_TASK BRIEF_
I would like every entry below written out exactly.
• • • • •
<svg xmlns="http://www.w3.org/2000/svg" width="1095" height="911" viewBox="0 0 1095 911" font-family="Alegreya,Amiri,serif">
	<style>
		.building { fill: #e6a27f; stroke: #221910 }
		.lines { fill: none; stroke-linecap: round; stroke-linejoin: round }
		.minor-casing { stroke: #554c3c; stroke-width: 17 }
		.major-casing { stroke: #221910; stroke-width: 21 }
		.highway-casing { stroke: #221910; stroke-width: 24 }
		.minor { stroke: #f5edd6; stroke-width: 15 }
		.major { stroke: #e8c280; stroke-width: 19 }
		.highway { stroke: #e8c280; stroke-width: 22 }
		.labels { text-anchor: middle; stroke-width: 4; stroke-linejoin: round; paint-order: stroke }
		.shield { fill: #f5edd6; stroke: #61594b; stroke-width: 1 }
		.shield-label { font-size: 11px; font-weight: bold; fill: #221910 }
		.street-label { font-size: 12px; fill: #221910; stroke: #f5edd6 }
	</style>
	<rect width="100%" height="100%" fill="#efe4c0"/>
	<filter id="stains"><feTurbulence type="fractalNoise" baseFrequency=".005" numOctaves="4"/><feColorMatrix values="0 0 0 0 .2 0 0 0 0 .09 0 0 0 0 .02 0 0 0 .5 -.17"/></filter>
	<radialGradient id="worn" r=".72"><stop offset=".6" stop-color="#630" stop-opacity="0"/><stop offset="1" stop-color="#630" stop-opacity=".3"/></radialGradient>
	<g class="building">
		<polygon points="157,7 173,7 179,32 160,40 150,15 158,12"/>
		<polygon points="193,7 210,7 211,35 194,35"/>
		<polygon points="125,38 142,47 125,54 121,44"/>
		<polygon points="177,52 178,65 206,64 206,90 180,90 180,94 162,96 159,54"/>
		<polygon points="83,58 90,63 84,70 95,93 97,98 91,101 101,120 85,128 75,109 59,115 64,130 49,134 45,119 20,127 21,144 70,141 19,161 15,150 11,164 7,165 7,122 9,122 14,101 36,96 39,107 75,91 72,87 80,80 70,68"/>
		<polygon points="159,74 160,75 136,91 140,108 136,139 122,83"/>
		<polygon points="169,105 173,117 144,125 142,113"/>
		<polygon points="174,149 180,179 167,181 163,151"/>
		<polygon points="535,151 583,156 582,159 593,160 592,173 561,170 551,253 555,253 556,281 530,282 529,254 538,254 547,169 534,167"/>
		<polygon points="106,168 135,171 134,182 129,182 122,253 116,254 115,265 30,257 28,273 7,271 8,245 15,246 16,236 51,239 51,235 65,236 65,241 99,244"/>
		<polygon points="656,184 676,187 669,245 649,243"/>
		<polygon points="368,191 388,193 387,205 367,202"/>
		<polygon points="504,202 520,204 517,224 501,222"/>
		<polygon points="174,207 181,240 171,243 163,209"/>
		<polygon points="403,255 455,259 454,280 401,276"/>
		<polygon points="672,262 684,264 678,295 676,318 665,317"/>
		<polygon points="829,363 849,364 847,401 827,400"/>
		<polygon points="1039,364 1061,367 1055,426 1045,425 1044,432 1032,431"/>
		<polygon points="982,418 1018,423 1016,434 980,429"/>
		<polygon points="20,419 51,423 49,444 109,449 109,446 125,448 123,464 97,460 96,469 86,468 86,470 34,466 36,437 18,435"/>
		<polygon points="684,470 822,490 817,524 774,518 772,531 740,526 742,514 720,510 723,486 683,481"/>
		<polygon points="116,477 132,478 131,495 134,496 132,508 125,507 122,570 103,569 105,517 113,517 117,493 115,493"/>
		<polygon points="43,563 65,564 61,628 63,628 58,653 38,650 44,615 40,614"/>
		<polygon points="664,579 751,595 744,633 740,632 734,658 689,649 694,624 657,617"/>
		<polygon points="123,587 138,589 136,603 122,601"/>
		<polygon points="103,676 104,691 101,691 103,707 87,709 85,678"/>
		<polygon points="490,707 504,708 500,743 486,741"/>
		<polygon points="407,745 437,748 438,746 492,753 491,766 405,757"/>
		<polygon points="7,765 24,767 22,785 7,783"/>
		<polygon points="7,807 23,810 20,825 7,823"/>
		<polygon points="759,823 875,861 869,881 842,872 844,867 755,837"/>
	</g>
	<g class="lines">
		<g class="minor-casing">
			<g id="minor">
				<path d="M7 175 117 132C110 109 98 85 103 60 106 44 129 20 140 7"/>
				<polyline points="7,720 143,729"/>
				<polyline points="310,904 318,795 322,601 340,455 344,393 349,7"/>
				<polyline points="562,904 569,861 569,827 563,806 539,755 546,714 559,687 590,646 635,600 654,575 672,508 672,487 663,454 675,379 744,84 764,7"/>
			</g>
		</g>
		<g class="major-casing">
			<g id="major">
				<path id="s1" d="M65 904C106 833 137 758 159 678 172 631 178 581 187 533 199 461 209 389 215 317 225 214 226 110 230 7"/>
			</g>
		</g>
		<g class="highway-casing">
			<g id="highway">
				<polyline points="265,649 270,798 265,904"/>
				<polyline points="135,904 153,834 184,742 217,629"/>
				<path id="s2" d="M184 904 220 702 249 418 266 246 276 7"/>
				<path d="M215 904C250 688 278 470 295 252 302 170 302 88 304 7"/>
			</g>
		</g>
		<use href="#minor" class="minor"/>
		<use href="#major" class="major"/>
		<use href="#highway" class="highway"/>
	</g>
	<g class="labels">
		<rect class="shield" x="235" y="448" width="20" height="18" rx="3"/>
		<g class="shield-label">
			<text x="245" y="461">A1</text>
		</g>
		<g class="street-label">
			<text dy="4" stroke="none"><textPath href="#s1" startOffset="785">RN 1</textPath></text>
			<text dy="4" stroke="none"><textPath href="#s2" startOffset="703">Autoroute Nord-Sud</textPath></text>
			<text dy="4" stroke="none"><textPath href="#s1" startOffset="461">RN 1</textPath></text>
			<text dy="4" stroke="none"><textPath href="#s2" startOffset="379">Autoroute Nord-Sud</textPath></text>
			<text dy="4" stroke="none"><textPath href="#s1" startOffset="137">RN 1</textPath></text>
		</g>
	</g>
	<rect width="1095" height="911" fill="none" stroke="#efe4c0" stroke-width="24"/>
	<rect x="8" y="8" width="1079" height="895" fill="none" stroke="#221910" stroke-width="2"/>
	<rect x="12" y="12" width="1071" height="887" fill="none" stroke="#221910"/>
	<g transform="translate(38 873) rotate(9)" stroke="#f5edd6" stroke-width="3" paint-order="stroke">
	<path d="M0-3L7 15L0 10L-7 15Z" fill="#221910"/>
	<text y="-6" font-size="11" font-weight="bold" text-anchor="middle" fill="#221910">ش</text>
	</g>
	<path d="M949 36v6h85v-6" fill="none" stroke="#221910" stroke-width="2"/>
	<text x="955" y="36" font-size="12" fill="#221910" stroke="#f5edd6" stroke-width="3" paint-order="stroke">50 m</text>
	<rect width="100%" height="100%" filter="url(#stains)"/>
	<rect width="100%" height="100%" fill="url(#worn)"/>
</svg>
• • • • •
_RESPONSE FOR THIS EXERCISE_
<svg xmlns="http://www.w3.org/2000/svg" width="1095" height="911" viewBox="0 0 1095 911" font-family="Alegreya,Amiri,serif">
	<style>
		.building { fill: #e6a27f; stroke: #221910 }
		.lines { fill: none; stroke-linecap: round; stroke-linejoin: round }
		.minor-casing { stroke: #554c3c; stroke-width: 17 }
		.major-casing { stroke: #221910; stroke-width: 21 }
		.highway-casing { stroke: #221910; stroke-width: 24 }
		.minor { stroke: #f5edd6; stroke-width: 15 }
		.major { stroke: #e8c280; stroke-width: 19 }
		.highway { stroke: #e8c280; stroke-width: 22 }
		.labels { text-anchor: middle; stroke-width: 4; stroke-linejoin: round; paint-order: stroke }
		.shield { fill: #f5edd6; stroke: #61594b; stroke-width: 1 }
		.shield-label { font-size: 11px; font-weight: bold; fill: #221910 }
		.street-label { font-size: 12px; fill: #221910; stroke: #f5edd6 }
	</style>
	<rect width="100%" height="100%" fill="#efe4c0"/>
	<filter id="stains"><feTurbulence type="fractalNoise" baseFrequency=".005" numOctaves="4"/><feColorMatrix values="0 0 0 0 .2 0 0 0 0 .09 0 0 0 0 .02 0 0 0 .5 -.17"/></filter>
	<radialGradient id="worn" r=".72"><stop offset=".6" stop-color="#630" stop-opacity="0"/><stop offset="1" stop-color="#630" stop-opacity=".3"/></radialGradient>
	<g class="building">
		<polygon points="157,7 173,7 179,32 160,40 150,15 158,12"/>
		<polygon points="193,7 210,7 211,35 194,35"/>
		<polygon points="125,38 142,47 125,54 121,44"/>
		<polygon points="177,52 178,65 206,64 206,90 180,90 180,94 162,96 159,54"/>
		<polygon points="83,58 90,63 84,70 95,93 97,98 91,101 101,120 85,128 75,109 59,115 64,130 49,134 45,119 20,127 21,144 70,141 19,161 15,150 11,164 7,165 7,122 9,122 14,101 36,96 39,107 75,91 72,87 80,80 70,68"/>
		<polygon points="159,74 160,75 136,91 140,108 136,139 122,83"/>
		<polygon points="169,105 173,117 144,125 142,113"/>
		<polygon points="174,149 180,179 167,181 163,151"/>
		<polygon points="535,151 583,156 582,159 593,160 592,173 561,170 551,253 555,253 556,281 530,282 529,254 538,254 547,169 534,167"/>
		<polygon points="106,168 135,171 134,182 129,182 122,253 116,254 115,265 30,257 28,273 7,271 8,245 15,246 16,236 51,239 51,235 65,236 65,241 99,244"/>
		<polygon points="656,184 676,187 669,245 649,243"/>
		<polygon points="368,191 388,193 387,205 367,202"/>
		<polygon points="504,202 520,204 517,224 501,222"/>
		<polygon points="174,207 181,240 171,243 163,209"/>
		<polygon points="403,255 455,259 454,280 401,276"/>
		<polygon points="672,262 684,264 678,295 676,318 665,317"/>
		<polygon points="829,363 849,364 847,401 827,400"/>
		<polygon points="1039,364 1061,367 1055,426 1045,425 1044,432 1032,431"/>
		<polygon points="982,418 1018,423 1016,434 980,429"/>
		<polygon points="20,419 51,423 49,444 109,449 109,446 125,448 123,464 97,460 96,469 86,468 86,470 34,466 36,437 18,435"/>
		<polygon points="684,470 822,490 817,524 774,518 772,531 740,526 742,514 720,510 723,486 683,481"/>
		<polygon points="116,477 132,478 131,495 134,496 132,508 125,507 122,570 103,569 105,517 113,517 117,493 115,493"/>
		<polygon points="43,563 65,564 61,628 63,628 58,653 38,650 44,615 40,614"/>
		<polygon points="664,579 751,595 744,633 740,632 734,658 689,649 694,624 657,617"/>
		<polygon points="123,587 138,589 136,603 122,601"/>
		<polygon points="103,676 104,691 101,691 103,707 87,709 85,678"/>
		<polygon points="490,707 504,708 500,743 486,741"/>
		<polygon points="407,745 437,748 438,746 492,753 491,766 405,757"/>
		<polygon points="7,765 24,767 22,785 7,783"/>
		<polygon points="7,807 23,810 20,825 7,823"/>
		<polygon points="759,823 875,861 869,881 842,872 844,867 755,837"/>
	</g>
	<g class="lines">
		<g class="minor-casing">
			<g id="minor">
				<path d="M7 175 117 132C110 109 98 85 103 60 106 44 129 20 140 7"/>
				<polyline points="7,720 143,729"/>
				<polyline points="310,904 318,795 322,601 340,455 344,393 349,7"/>
				<polyline points="562,904 569,861 569,827 563,806 539,755 546,714 559,687 590,646 635,600 654,575 672,508 672,487 663,454 675,379 744,84 764,7"/>
			</g>
		</g>
		<g class="major-casing">
			<g id="major">
				<path id="s1" d="M65 904C106 833 137 758 159 678 172 631 178 581 187 533 199 461 209 389 215 317 225 214 226 110 230 7"/>
			</g>
		</g>
		<g class="highway-casing">
			<g id="highway">
				<polyline points="265,649 270,798 265,904"/>
				<polyline points="135,904 153,834 184,742 217,629"/>
				<path id="s2" d="M184 904 220 702 249 418 266 246 276 7"/>
				<path d="M215 904C250 688 278 470 295 252 302 170 302 88 304 7"/>
			</g>
		</g>
		<use href="#minor" class="minor"/>
		<use href="#major" class="major"/>
		<use href="#highway" class="highway"/>
	</g>
	<g class="labels">
		<rect class="shield" x="235" y="448" width="20" height="18" rx="3"/>
		<g class="shield-label">
			<text x="245" y="461">A1</text>
		</g>
		<g class="street-label">
			<text dy="4" stroke="none"><textPath href="#s1" startOffset="785">RN 1</textPath></text>
			<text dy="4" stroke="none"><textPath href="#s2" startOffset="703">Autoroute Nord-Sud</textPath></text>
			<text dy="4" stroke="none"><textPath href="#s1" startOffset="461">RN 1</textPath></text>
			<text dy="4" stroke="none"><textPath href="#s2" startOffset="379">Autoroute Nord-Sud</textPath></text>
			<text dy="4" stroke="none"><textPath href="#s1" startOffset="137">RN 1</textPath></text>
		</g>
	</g>
	<rect width="1095" height="911" fill="none" stroke="#efe4c0" stroke-width="24"/>
	<rect x="8" y="8" width="1079" height="895" fill="none" stroke="#221910" stroke-width="2"/>
	<rect x="12" y="12" width="1071" height="887" fill="none" stroke="#221910"/>
	<g transform="translate(38 873) rotate(9)" stroke="#f5edd6" stroke-width="3" paint-order="stroke">
	<path d="M0-3L7 15L0 10L-7 15Z" fill="#221910"/>
	<text y="-6" font-size="11" font-weight="bold" text-anchor="middle" fill="#221910">ش</text>
	</g>
	<path d="M949 36v6h85v-6" fill="none" stroke="#221910" stroke-width="2"/>
	<text x="955" y="36" font-size="12" fill="#221910" stroke="#f5edd6" stroke-width="3" paint-order="stroke">50 m</text>
	<rect width="100%" height="100%" filter="url(#stains)"/>
	<rect width="100%" height="100%" fill="url(#worn)"/>
</svg>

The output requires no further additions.